General characteristics
- Class & type: Seine fishing
- Displacement: 99 tons
- Length: 25 m (82.0 ft)
- Height: over 30 ft (9.1 m)
- Propulsion: One Diesel engine
- Sail plan: one sail
- Crew: 12

= Phyllis Cormack =

Seine fishing boat

The Phyllis Cormack is a 25-meter (82-foot) herring and halibut seine fishing boat, displacing 99 tons and crewed by up to 12 people. The wooden vessel was built in 1941 in Tacoma, Washington, by Marine View Boat Works. (Note: "Marine View Boat Works in Tacoma, Washington, built the fish boat in 1941, designed for stability and space — beamy, with massive oak timbers and fine, edge-grain gum wood planks fixed flush with each other against the oak ribs")

The vessel was chartered in September 1971 by the Don't Make a Wave Committee to travel to Amchitka to protest against the planned nuclear tests there, and the passengers included Bob Hunter, Ben Metcalfe, John Cormack, Jim Bohlen, Patrick Moore and Terry A Simmons. Greenpeace calls this trip "our founding voyage."

==Name==
The boat's name derives from that of the wife of its skipper, John Cormack.

==Greenpeace charters==
===1971===
The vessel was renamed or nicknamed Greenpeace for the voyage, a name subsequently used by the organisation that sprang from the organising committee.
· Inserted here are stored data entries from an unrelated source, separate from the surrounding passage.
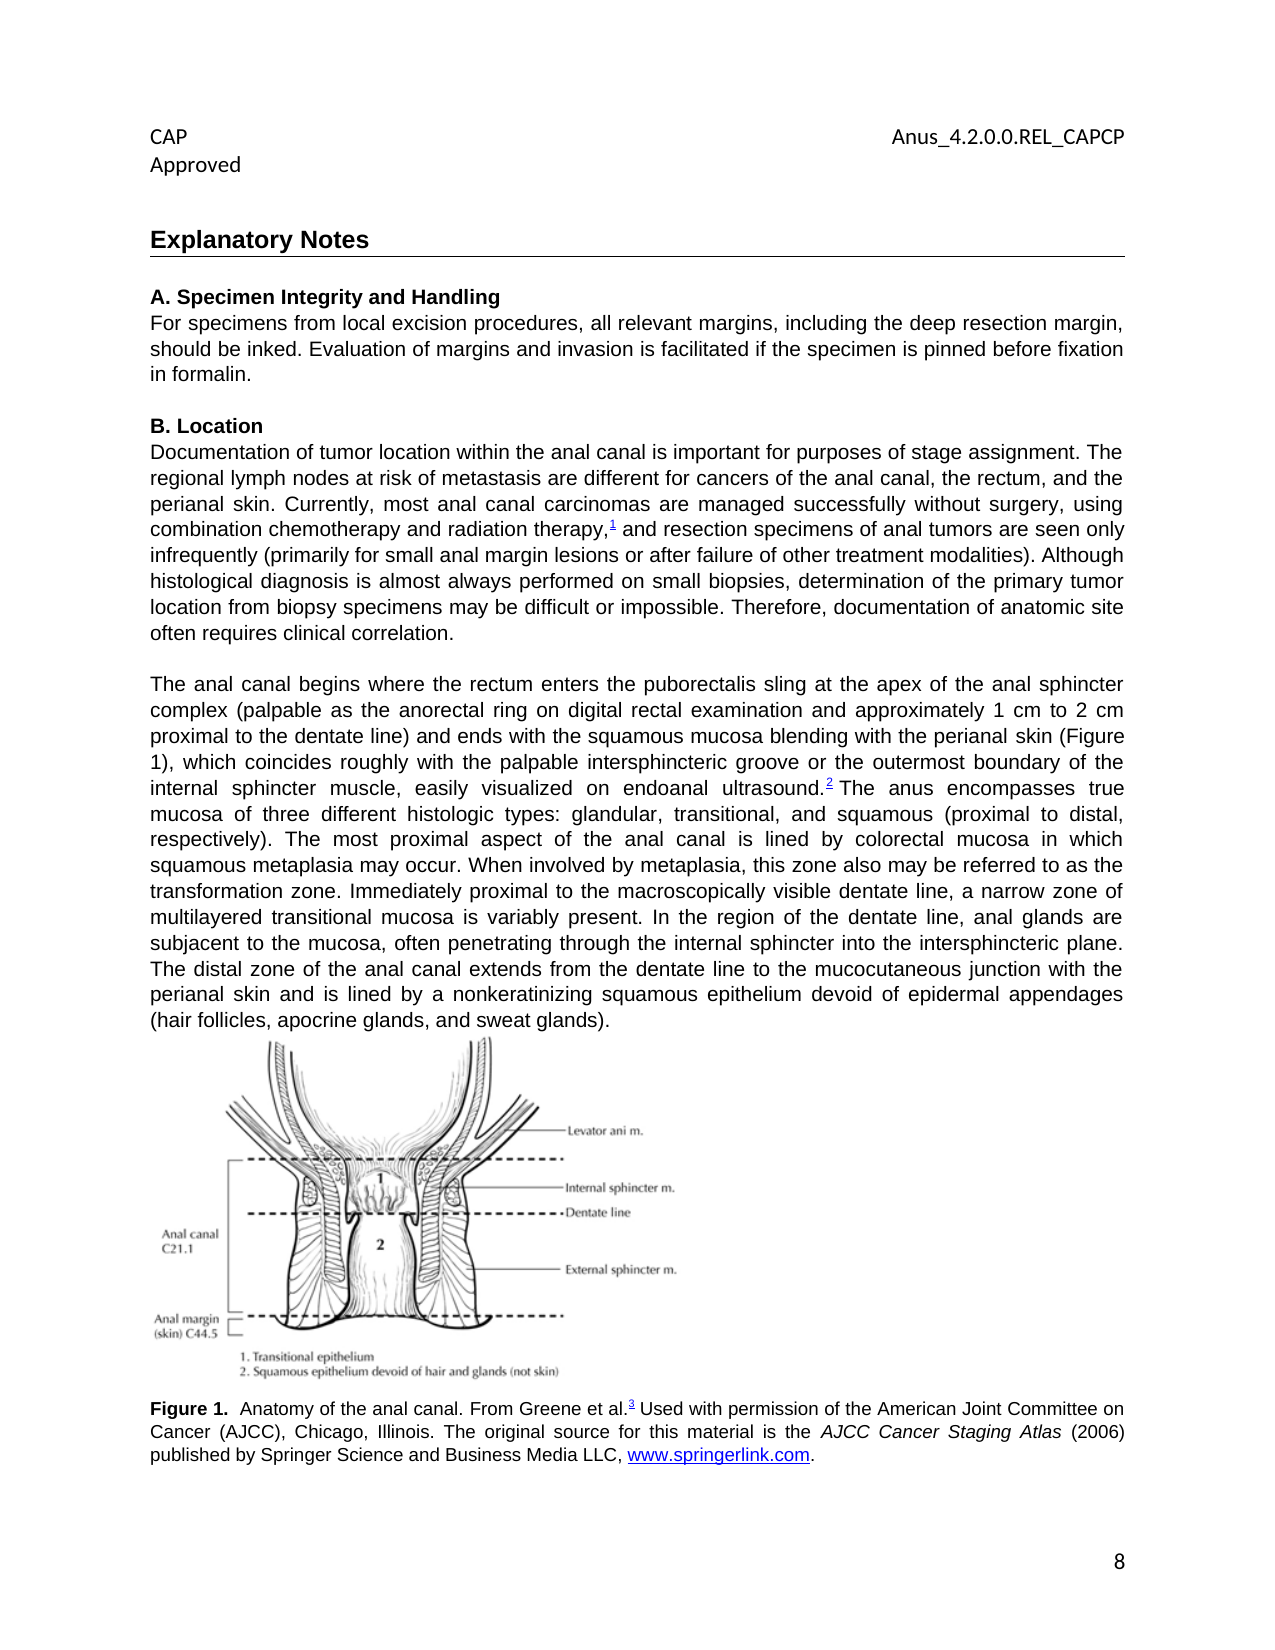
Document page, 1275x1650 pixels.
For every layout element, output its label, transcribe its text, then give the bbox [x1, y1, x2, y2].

text The anal canal begins where the rectum enters the puborectalis sling at the apex of the anal sphincter complex (palpable as the anorectal ring on digital rectal examination and approximately 1 cm to 2 cm proximal to the dentate line) and ends with the squamous mucosa blending with the perianal skin (Figure 1), which coincides roughly with the palpable intersphincteric groove or the outermost boundary of the internal sphincter muscle, easily visualized on endoanal ultrasound.2 The anus encompasses true mucosa of three different histologic types: glandular, transitional, and squamous (proximal to distal, respectively). The most proximal aspect of the anal canal is lined by colorectal mucosa in which squamous metaplasia may occur. When involved by metaplasia, this zone also may be referred to as the transformation zone. Immediately proximal to the macroscopically visible dentate line, a narrow zone of multilayered transitional mucosa is variably present. In the region of the dentate line, anal glands are subjacent to the mucosa, often penetrating through the internal sphincter into the intersphincteric plane. The distal zone of the anal canal extends from the dentate line to the mucocutaneous junction with the perianal skin and is lined by a nonkeratinizing squamous epithelium devoid of epidermal appendages (hair follicles, apocrine glands, and sweat glands). [150, 672, 1125, 1032]
text B. Location [150, 414, 1125, 438]
text Figure 1. Anatomy of the anal canal. From Greene et al.3 Used with permission of the American Joint Committee on Cancer (AJCC), Chicago, Illinois. The original source for this material is the AJCC Cancer Staging Atlas (2006) published by Springer Science and Business Media LLC, www.springerlink.com. [150, 1397, 1125, 1465]
text For specimens from local excision procedures, all relevant margins, including the deep resection margin, should be inked. Evaluation of margins and invasion is facilitated if the specimen is pinned before fixation in formalin. [150, 311, 1125, 386]
text A. Specimen Integrity and Handling [150, 285, 1125, 309]
text Explanatory Notes [150, 225, 1125, 256]
text Documentation of tumor location within the anal canal is important for purposes of stage assignment. The regional lymph nodes at risk of metastasis are different for cancers of the anal canal, the rectum, and the perianal skin. Currently, most anal canal carcinomas are managed successfully without surgery, using combination chemotherapy and radiation therapy,1 and resection specimens of anal tumors are seen only infrequently (primarily for small anal margin lesions or after failure of other treatment modalities). Although histological diagnosis is almost always performed on small biopsies, determination of the primary tumor location from biopsy specimens may be difficult or impossible. Therefore, documentation of anatomic site often requires clinical correlation. [150, 440, 1125, 644]
picture [150, 1033, 682, 1383]
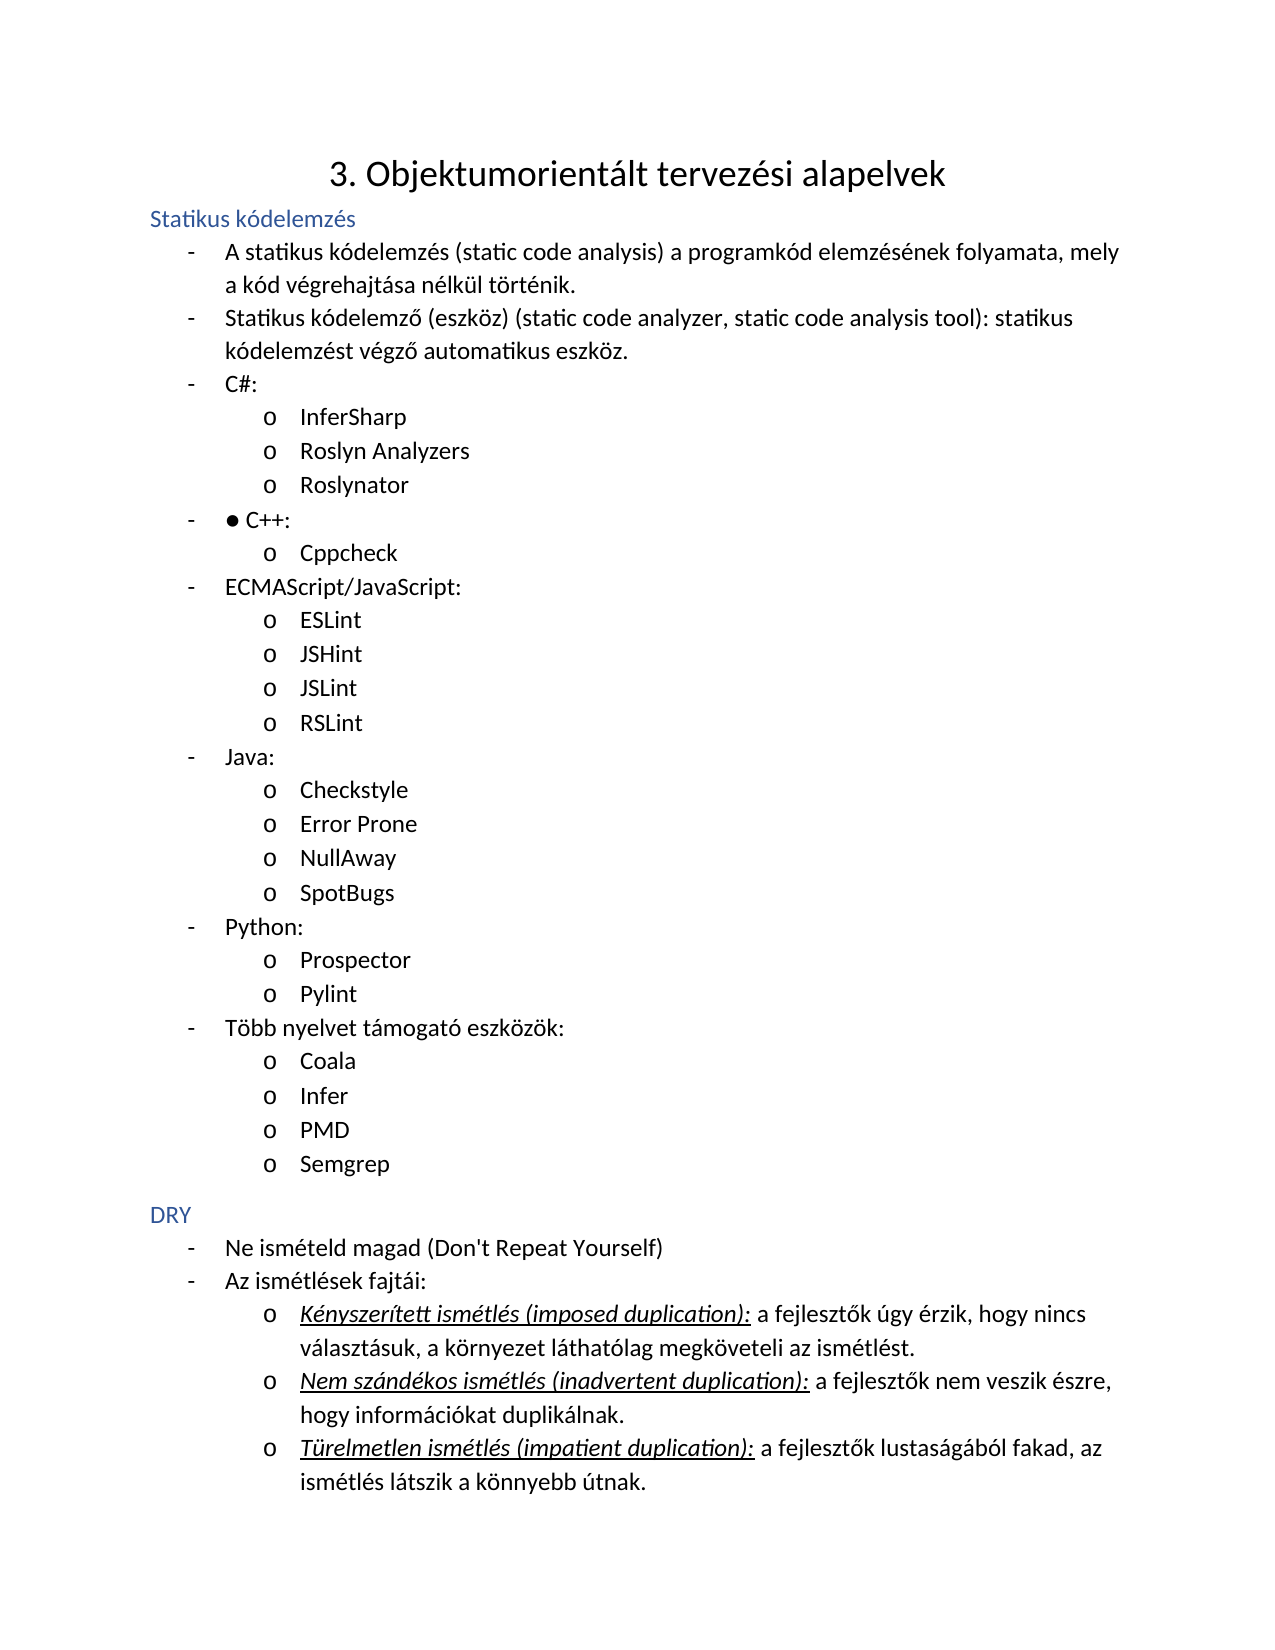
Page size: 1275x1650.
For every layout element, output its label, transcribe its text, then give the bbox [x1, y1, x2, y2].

list Pylint [262, 978, 1125, 1010]
list Infer [262, 1080, 1125, 1112]
list Ne ismételd magad (Don't Repeat Yourself) [187, 1232, 1125, 1263]
list A statikus kódelemzés (static code analysis) a programkód elemzésének folyamata, mely a kód végrehajtása nélkül történik. [187, 237, 1125, 300]
list ● C++: [187, 504, 1125, 534]
subtitle 3. Objektumorientált tervezési alapelvek [150, 150, 1125, 196]
list Roslynator [262, 470, 1125, 501]
list Coala [262, 1046, 1125, 1077]
list Az ismétlések fajtái: [187, 1265, 1125, 1296]
list JSLint [262, 673, 1125, 704]
list Cppcheck [262, 537, 1125, 569]
list Türelmetlen ismétlés (impatient duplication): a fejlesztők lustaságából fakad, az ismétlés látszik a könnyebb útnak. [262, 1432, 1125, 1497]
list Java: [187, 741, 1125, 772]
list NullAway [262, 843, 1125, 874]
subtitle DRY [150, 1199, 1125, 1230]
list RSLint [262, 707, 1125, 739]
list Checkstyle [262, 774, 1125, 806]
list Roslyn Analyzers [262, 435, 1125, 467]
list PMD [262, 1114, 1125, 1146]
list Statikus kódelemző (eszköz) (static code analyzer, static code analysis tool): statikus kódelemzést végző automatikus eszköz. [187, 302, 1125, 366]
list Semgrep [262, 1148, 1125, 1180]
list InferSharp [262, 401, 1125, 433]
list Kényszerített ismétlés (imposed duplication): a fejlesztők úgy érzik, hogy nincs választásuk, a környezet láthatólag megköveteli az ismétlést. [262, 1298, 1125, 1363]
list JSHint [262, 638, 1125, 670]
subtitle Statikus kódelemzés [150, 204, 1125, 234]
list SpotBugs [262, 877, 1125, 909]
list ECMAScript/JavaScript: [187, 571, 1125, 602]
list ESLint [262, 604, 1125, 636]
list C#: [187, 368, 1125, 399]
list Python: [187, 911, 1125, 942]
list Error Prone [262, 808, 1125, 840]
list Nem szándékos ismétlés (inadvertent duplication): a fejlesztők nem veszik észre, hogy információkat duplikálnak. [262, 1365, 1125, 1430]
list Több nyelvet támogató eszközök: [187, 1013, 1125, 1043]
list Prospector [262, 944, 1125, 976]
Greenpeace International calls this expedition "the founding voyage". The nickname for the boat arose from "the dual ecological and antiwar nature of their mission". At the time, the boat was deemed to be "a bit jury-rigged." The boat's crew was Canadian, and included Bob Hunter, Ben Metcalfe, John Cormack, Jim Bohlen, Patrick Moore, and Terry A Simmons. (Note: "Crew member Patrick Moore went on to become director of Greenpeace Canada") The boat's departure and arrival point was Vancouver, British Columbia, though an unauthorised stop was made in Akutan, Alaska, resulting on a U.S. Coast Guard boarding and a charge of a U.S. customs violation. The crew's sight of a grisly, abandoned whaling station in Akutan was compared to the Communist Party of Kampuchea's Khmer Rouge Killing Fields and it was called a "pivotal" moment that turned Greenpeace on to the idea of saving the whales. (Note: "[The Coast Guard captain] was talking to the captain and some of the leaders of this expedition in the wheelhouse of the Phyllis Cormack anchored in Akutan Bay")

===1975===
In June 1975, the Phyllis Cormack was chartered by the Greenpeace Foundation, a Vancouver, B.C. ecological organization, to harass USSR and Japanese whaling; the crew included persons fluent in Japanese and in Russian. Greenpeace named the season's campaign "Project Ahab"; it ran about 50 miles offshore California, from Eureka in the north to past San Francisco in the south. The New York Times reported that for "the first time in the history of whaling, human beings had put their lives on the line for whales". The Japanese Fisheries Agency stated the harassers were fanatics for whom their movement "is like a religion".